I’d like to say it was a sobering moment (I wouldn’t), but the doctor and I sat in the consultation room giggling. The oncology nurse was clearly appalled. After all, this was as serious as cancer.
What it did mean, however, was that - at twenty-nine years old, like James - my life had swerved strangely closer to the themes of the film I had so recently fallen in love with. Part of me, predictably, wonders if on some sub-conscious level I had already made that connection. I probably hadn’t.
But that brings us to now, and the pictures I have posted above. Today, I am thirty. I spent the last few days in Wales, on my own pilgrimage to Barafundle Bay and other places key to the story I love. The friends I took with me - Faye and Julie - were the ones who were there for me when I was ill. The third friend, Vicky, who shares my birthday and has been my best friend since she turned fifteen and I sixteen, and with whom I have been through some of our bleakest times, was unable to make it because of work commitments (she works for the ambulance service - clumsier people needed her). She is really my Miles and I love her dearly.
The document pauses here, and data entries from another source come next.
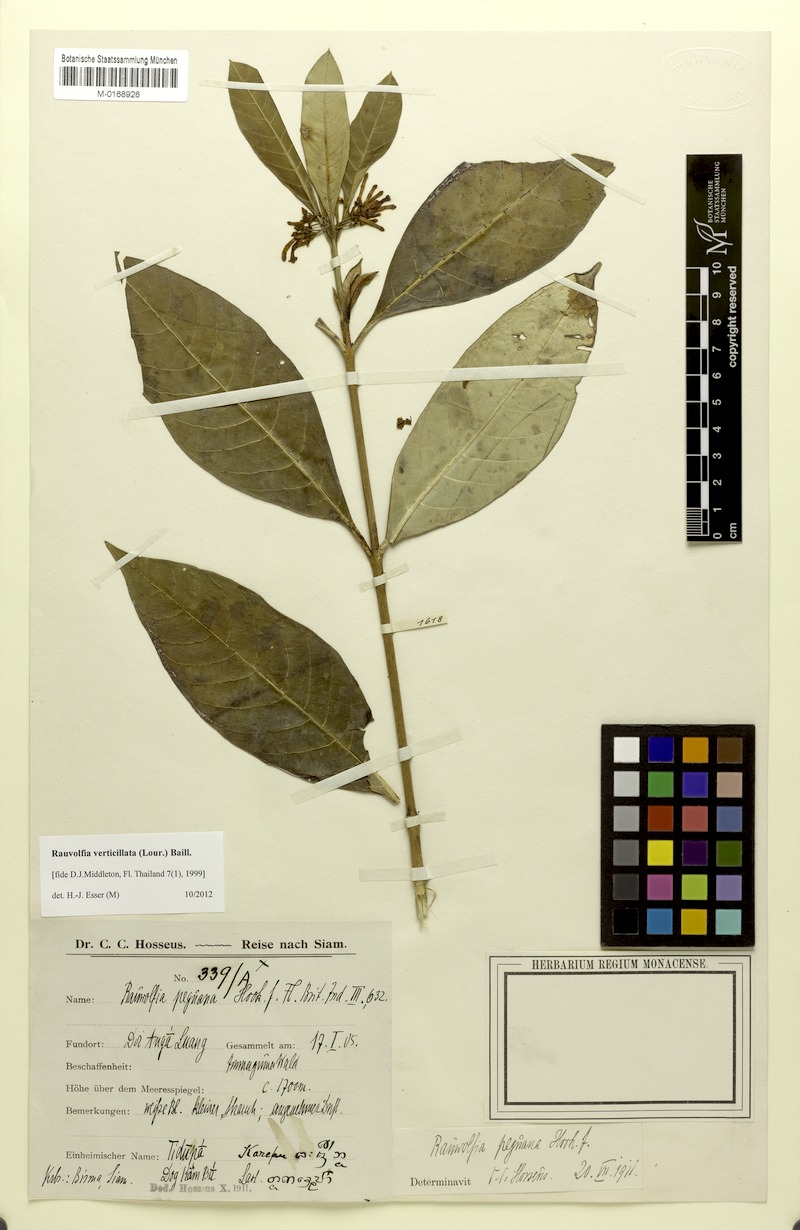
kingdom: Plantae
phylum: Tracheophyta
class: Magnoliopsida
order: Gentianales
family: Apocynaceae
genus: Rauvolfia
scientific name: Rauvolfia verticillata
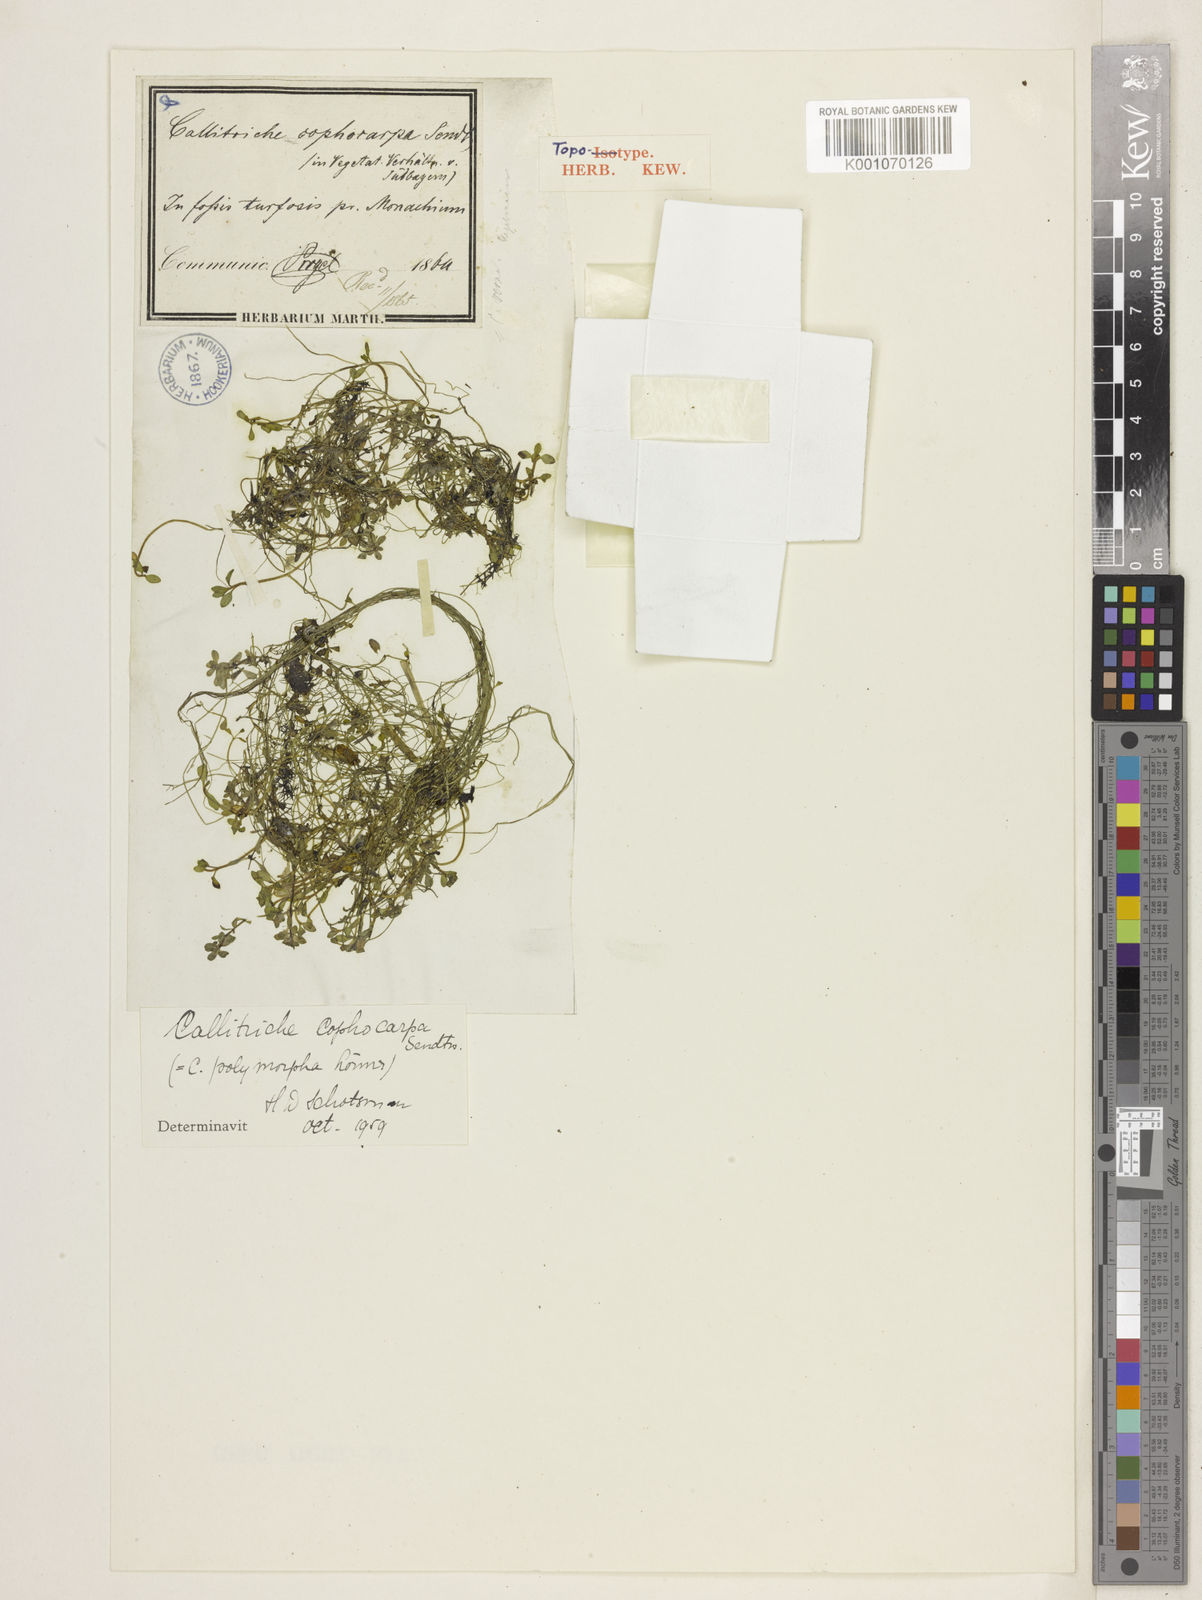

I missed her, this weekend. I did, however, have my Bill and my Davy and I cannot thank them enough for everything they have done for me. Including learning to crochet, in order to make me Iron Man gloves, driving hundreds of miles while really, really poorly, and studying for a Masters in Psychology on the train so that there was time to enjoy our weekend.
We all got soaked to the skin walking back along the cliffs from Barafundle in the dark, and we never even got to light our fireworks because of the rain.
Today, though, as we travelled back from Pembrokeshire to take Faye to Newport station, we took a little detour to The Mumbles, where Adam - the actor who played Bill and co-produced the film - owns a coffee shop. He had told us on Twitter that he was working today, and we’d said that we’d pop in. When we walked in, Adam was nowhere to be seen. However, at a table tucked away near the counter, was someone else. Vaughan Sivell. The man who wrote and produced the film. To my much humbled surprise, he remembered from conversations on Twitter that today was my birthday and immediately wished me a happy one. When we’d ordered, he came over and sat with us for a chat.
He is lovely, and absolutely deserving of the respect and loyalty the film’s fans have shown.
Adam, it turned out, was surfing across the street, and grinned and waved at the window when he saw us. Unfortunately, we were so short on time in which to get Faye to her train in Newport, we didn’t have time to wait and although he hurried, by the time he made it out to the front of the cafe (presumably to catch us), we were driving past. It turned out he was tweeting us to ask if (and apologise if) he had missed us, which was incredibly sweet of him. We’re sorry that we missed him, but hopefully there will be other opportunities in future.
Seven hours after leaving Swansea (you don’t need to know the details, I promise) Julie and I finally made it back to Brighton to process everything that had taken place.
Do I feel any different? Sort of. I am now most amused by the clever use of angles and editing that the team behind Third Star used to weave a stunning and extensive landscape out of very few locations. I am also reminded that I have some absolutely brilliant friends who will do some really incredibly stupid shit because I tell them to. Except descending hills. Julie doesn’t like that. She probably has a stronger sense of self-preservation than I do.
As for the cancer… the laughing gynecologist told me that his colleagues are confident that it was an astonishing fluke, and the chances of it recurring are almost zero (you can never say never with cancer, but it seems that I’d be more likely to be eaten by a shark, and as I can’t swim, I’d say I’m fairly safe). No chemo (wouldn’t have had it), no more immediate danger.
Essentially, and at risk of sounding sentimental, I accomplished what James couldn’t, in the film, and that’s why I made the choice to go to Barafundle, this weekend. That is more moving to me than any other part of this story.
Thank you for this post. I find it very lovely.